The biggest impediment to having more trials under way has been the failure of the Court members to help arrest suspects. The fact that Bashir [Omar al-Bashir, president of Sudan] can parade around the world, including in ICC member states, and not get arrested and sent to The Hague is a big part of the problem. There would be fewer complaints about the lack of activity if Bashir were sitting in The Hague. But we had him visit South Africa, Jordan, and so on, countries that had a responsibility to arrest him and they did not.
Does it mean the ICC cannot fulfil its mandate?
What it shows is that the ICC, by design, is dependent on its member states to exercise police powers. The Rome treaty could have given the ICC a police force to make arrests. It did not. Instead, delegates in Rome said the member states will take care of that. The strategy the ICC needs is to build governmental support, which they are clearly trying to do. But you will see that governments are of two minds about international prosecution. Governments tend to like international prosecutions when they are for other people suspected of war crimes but not when they are for their own. Kenya tried unsuccessfully to organize a mass withdrawal from the Court when its own leaders were being prosecuted. The US can predictably go on the offensive if there is a prosecution in Afghanistan or in Israel.

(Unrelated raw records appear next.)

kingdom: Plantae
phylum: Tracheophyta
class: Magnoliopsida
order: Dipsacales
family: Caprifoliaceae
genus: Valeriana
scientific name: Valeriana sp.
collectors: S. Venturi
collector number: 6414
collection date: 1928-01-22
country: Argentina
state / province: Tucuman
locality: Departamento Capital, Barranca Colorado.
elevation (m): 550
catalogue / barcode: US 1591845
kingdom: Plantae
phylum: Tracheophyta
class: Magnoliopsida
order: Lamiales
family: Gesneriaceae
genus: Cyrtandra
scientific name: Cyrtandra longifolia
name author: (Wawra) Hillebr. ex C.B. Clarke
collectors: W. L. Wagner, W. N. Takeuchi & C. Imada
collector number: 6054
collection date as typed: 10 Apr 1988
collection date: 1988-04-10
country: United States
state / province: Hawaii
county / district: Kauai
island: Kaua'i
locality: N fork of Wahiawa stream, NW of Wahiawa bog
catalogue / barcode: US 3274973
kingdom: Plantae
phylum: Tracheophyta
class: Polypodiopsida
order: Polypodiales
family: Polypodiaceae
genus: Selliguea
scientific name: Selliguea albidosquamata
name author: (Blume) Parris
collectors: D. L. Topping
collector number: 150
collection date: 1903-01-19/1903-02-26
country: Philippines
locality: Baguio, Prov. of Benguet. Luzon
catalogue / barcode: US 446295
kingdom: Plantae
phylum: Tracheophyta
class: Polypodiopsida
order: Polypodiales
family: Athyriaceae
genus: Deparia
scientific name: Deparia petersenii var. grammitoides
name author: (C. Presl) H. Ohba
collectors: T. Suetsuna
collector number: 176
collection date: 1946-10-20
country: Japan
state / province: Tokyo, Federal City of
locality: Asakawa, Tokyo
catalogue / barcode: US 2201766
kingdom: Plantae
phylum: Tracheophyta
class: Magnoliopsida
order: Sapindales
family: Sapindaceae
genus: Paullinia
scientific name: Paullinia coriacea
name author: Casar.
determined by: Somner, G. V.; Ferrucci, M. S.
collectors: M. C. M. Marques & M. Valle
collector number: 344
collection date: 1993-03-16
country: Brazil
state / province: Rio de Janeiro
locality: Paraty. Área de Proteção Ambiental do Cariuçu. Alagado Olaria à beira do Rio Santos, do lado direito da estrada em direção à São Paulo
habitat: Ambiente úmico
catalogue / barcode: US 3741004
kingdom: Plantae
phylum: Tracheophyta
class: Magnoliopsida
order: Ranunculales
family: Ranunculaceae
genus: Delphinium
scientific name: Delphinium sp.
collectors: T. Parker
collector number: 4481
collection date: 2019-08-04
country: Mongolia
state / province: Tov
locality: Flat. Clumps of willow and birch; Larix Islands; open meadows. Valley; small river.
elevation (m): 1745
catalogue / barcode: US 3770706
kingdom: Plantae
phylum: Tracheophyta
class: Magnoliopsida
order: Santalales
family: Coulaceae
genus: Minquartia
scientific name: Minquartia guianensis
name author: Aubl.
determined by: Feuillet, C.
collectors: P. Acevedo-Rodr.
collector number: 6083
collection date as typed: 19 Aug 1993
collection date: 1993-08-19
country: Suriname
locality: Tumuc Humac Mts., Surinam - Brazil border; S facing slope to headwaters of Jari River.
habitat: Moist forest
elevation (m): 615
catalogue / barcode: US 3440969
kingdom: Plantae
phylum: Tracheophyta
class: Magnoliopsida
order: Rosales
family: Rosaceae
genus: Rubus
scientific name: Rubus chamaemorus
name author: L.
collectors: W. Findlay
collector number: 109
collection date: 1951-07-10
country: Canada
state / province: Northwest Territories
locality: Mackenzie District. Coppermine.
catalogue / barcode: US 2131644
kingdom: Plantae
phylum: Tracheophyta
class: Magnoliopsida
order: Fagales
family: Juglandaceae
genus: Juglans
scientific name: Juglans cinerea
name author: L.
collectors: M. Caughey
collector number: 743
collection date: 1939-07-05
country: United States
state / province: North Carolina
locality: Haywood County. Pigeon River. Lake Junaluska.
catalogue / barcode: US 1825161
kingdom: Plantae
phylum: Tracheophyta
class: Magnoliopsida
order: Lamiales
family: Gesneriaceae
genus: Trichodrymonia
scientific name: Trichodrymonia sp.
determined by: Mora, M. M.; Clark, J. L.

What is the place of the ICC today?
It is a central institution, but the architecture is still imperfect. If we take Syria, where there is probably today the largest scale of war crimes, it is an obvious case for the ICC, but it cannot get there because Russia keeps vetoing before the UN Security Council. We have seen that there is a need to circumvent the Russia veto. This happened about a year ago, when the General Assembly created the 3IM [International, Impartial and Independent Mechanism], in essence the Special Syria Prosecutor. As the 3IM has enough evidence to go forward, I hope there will be a new effort to build up a tribunal through the General Assembly, where there is no veto. That would be a way to supplement the ICC. I wish the ICC were central to Syria, but Russia has prevented that.
On this point, the biggest remaining issue is Idlib, where 2.3 million people are at risk of being slaughtered by Russian and Syrian attacks. Idlib is where everybody is dumped when other enclaves fall. And if Syria and Russia continue what they had been doing, which is firing indiscriminately in civilian areas to target hospitals and schools and other civilian institutions, there are many people whose lives will be lost. If suddenly the ICC had jurisdiction, if Putin and Assad recognize they cannot continue their war crimes strategy with impunity, it might save many lives.